Mobile DTV EAS Being Demoed for First Responders
MINNEAPOLIS: First responders attending the annual conference of the Association of Public-Safety Communications Officials this week will get a chance to see how the new Mobile Emergency Alert System could be deployed. The APCO conference is focused on public safety communications, data security challenges, and emerging technologies. Around 5,000 people attend. The live M-EAS demonstration is taking place Aug. 21 at noon in the Presentation Theater at the Minneapolis Convention Center.
The new M-EAS is delivered via mobile broadcast DTV for delivery of rich-media alerts to mobile and handheld devices. Prototype LG mobile phones being demonstrated offer not only audio and visual indications of emergency alerts, but also include a vibrating mode to notify all users (including those who might be visually impaired) about an emergency. Tuesday’s demonstration will show how easy it will be for local TV stations to transmit mobile DTV signals with rich media emergency alert content for simulated national and local emergency scenarios, including a “suspicious package threat,” an “approaching tornado,” an “AMBER Alert” and “impending tsunami.”

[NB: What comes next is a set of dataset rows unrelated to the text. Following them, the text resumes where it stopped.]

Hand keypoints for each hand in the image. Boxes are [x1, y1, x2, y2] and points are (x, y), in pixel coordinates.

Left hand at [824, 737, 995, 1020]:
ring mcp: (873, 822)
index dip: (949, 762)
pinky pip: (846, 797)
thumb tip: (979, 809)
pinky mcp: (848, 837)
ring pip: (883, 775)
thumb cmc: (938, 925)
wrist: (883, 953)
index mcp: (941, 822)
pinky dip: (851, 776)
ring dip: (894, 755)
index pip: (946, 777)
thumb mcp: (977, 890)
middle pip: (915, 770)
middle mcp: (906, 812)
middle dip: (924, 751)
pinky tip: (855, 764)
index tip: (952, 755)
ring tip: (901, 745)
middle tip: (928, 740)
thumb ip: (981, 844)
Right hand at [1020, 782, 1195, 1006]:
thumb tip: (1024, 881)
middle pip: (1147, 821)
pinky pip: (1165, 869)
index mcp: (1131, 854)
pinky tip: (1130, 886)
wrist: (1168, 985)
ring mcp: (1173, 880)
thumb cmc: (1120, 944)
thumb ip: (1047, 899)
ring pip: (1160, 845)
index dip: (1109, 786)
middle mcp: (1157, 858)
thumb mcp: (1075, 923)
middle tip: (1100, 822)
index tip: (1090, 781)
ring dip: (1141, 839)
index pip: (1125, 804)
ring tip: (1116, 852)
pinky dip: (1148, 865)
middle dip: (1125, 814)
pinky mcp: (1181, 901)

The demonstration is being conducted with the support of the Public Broadcasting Service, LG, Zenith and Harris. LG Electronics developed the receivers; Zenith provided technical support and funding; and Harris Broadcast provided the signal exciters for TV stations to transmit the format.

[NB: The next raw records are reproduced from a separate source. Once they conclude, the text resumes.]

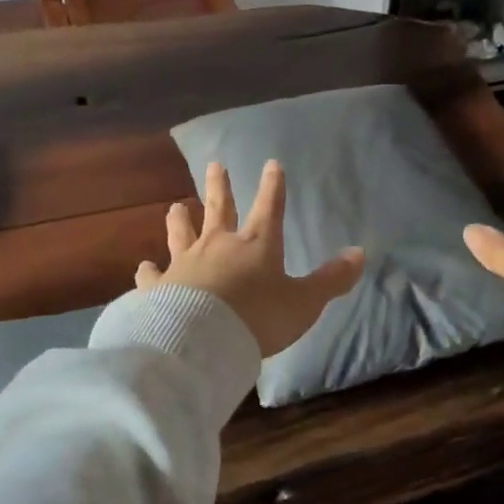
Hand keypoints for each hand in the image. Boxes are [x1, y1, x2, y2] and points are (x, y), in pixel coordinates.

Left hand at [137, 160, 364, 358]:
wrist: (202, 339)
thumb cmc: (259, 317)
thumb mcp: (304, 302)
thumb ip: (330, 280)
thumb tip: (360, 254)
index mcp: (256, 245)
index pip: (270, 207)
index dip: (273, 186)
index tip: (272, 164)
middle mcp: (218, 245)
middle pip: (219, 209)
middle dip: (219, 186)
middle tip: (214, 165)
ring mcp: (185, 264)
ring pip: (181, 234)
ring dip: (180, 220)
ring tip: (176, 207)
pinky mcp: (160, 288)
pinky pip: (152, 275)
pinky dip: (148, 271)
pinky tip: (143, 267)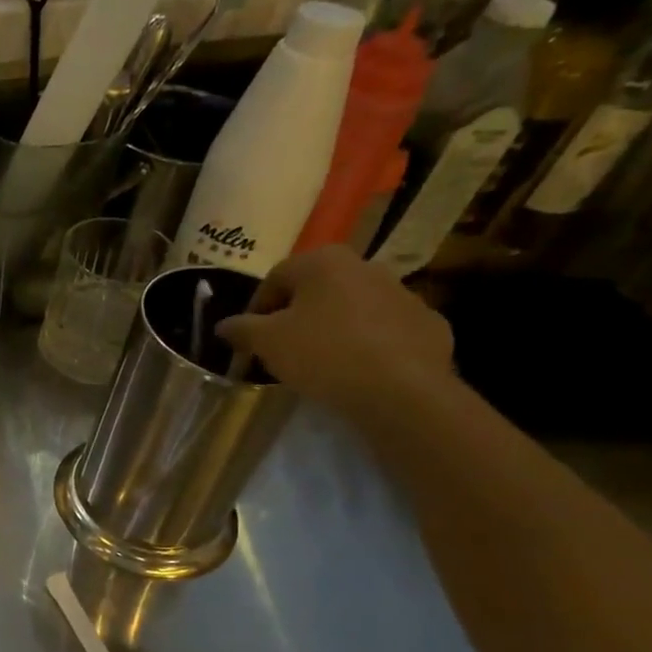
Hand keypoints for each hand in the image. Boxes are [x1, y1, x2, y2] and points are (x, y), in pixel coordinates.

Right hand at [217, 246, 454, 416]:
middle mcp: (366, 266)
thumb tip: (224, 325)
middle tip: (281, 349)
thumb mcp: (266, 342)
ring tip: (319, 363)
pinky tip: (357, 371)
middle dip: (295, 316)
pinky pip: (383, 330)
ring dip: (331, 328)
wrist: (401, 389)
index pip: (275, 278)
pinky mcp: (427, 323)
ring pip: (351, 308)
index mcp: (324, 262)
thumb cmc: (323, 353)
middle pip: (316, 290)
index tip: (250, 339)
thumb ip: (241, 328)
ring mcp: (403, 293)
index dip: (256, 309)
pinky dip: (367, 344)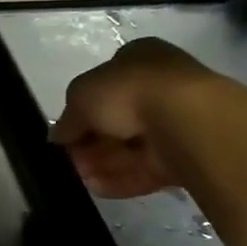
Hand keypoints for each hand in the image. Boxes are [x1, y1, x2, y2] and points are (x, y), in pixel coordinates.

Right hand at [49, 38, 215, 198]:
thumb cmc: (128, 92)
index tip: (66, 133)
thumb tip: (59, 136)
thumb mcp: (80, 95)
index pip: (104, 84)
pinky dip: (122, 178)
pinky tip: (99, 188)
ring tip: (81, 178)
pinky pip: (147, 167)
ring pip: (130, 146)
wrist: (186, 119)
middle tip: (71, 159)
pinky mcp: (187, 153)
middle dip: (91, 142)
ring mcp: (177, 120)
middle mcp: (160, 85)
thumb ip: (67, 118)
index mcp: (138, 57)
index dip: (81, 109)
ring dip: (102, 163)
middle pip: (116, 119)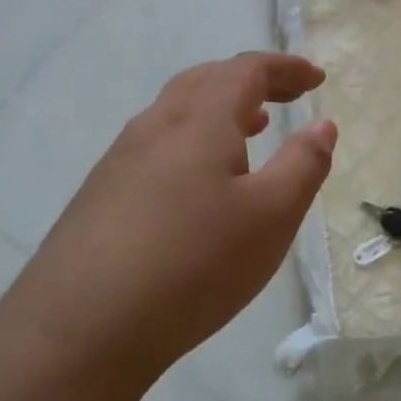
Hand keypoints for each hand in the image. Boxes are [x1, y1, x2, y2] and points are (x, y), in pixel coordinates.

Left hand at [9, 52, 335, 381]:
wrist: (78, 332)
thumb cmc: (193, 265)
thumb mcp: (271, 216)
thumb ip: (304, 164)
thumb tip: (322, 125)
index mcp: (199, 120)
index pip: (246, 70)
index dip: (286, 68)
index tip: (317, 79)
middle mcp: (155, 126)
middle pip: (206, 80)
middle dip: (253, 81)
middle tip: (288, 96)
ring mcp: (120, 160)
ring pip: (177, 112)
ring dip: (220, 109)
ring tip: (252, 129)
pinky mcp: (101, 195)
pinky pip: (158, 145)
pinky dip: (194, 140)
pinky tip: (202, 182)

“M-EAS easily overlays an entire metropolitan area with a signal that is not dependent on mobile wireless network infrastructure,” said John Lawson, executive director of the Mobile500 Alliance group of broadcasters. “It effectively bypasses bottlenecks caused by congestion and will deliver rich-media content to mobile phones, tablets, and APCO-25 standardized emergency responder radios.”
Using conventional TV broadcasts enhanced with data and mobile DTV transmissions, the M-EAS project will illustrate how the system delivers multimedia alerts to mobile DTV-equipped cellphones, tablets, laptops, netbooks, and in-car navigation systems, free of the type of congestion that can overcome cellular systems during emergencies.
PBS Chief Technology Office John McCoskey said the M-EAS system would be complementary with the current cellular-based system that transmits 90-character texts to mobile phones.
The Minneapolis demonstration follows a year-long successful M-EAS pilot project where enhanced emergency alerts were transmitted and received through prototype equipment deployed in Massachusetts, Alabama and Nevada. Fisher Communications-owned KOMO-TV in Seattle also supported the pilot project to create a tsunami alert simulation.
“Our field trials effectively demonstrated that M-EAS can play an integral role in the future of public safety communications, and work is now under way to finalize the industry standard for M-EAS through the ATSC,” McCoskey said. “This life-saving enhancement to the ATSC Mobile DTV standard is expected to be standardized by early next year.”
The new alerting application developed during the pilot project capitalizes on existing standards for implementation. The U.S. broadcast standard for mobile television, ATSC A/153, uses Internet Protocol at its core. The use of IP allows the new application to be flexible and extensible. Data delivery, non-real-time delivery, and electronic service guides are all included. M-EAS is compliant with the international Common Alerting Protocol and designed for full incorporation into the U.S. Integrated Public Alert and Warning System.
Jay Adrick, vice president of broadcast technologies for Harris Broadcast noted that a similar system “saved thousands of lives when alerts went out during the Japan earthquake and subsequent tsunami last year.”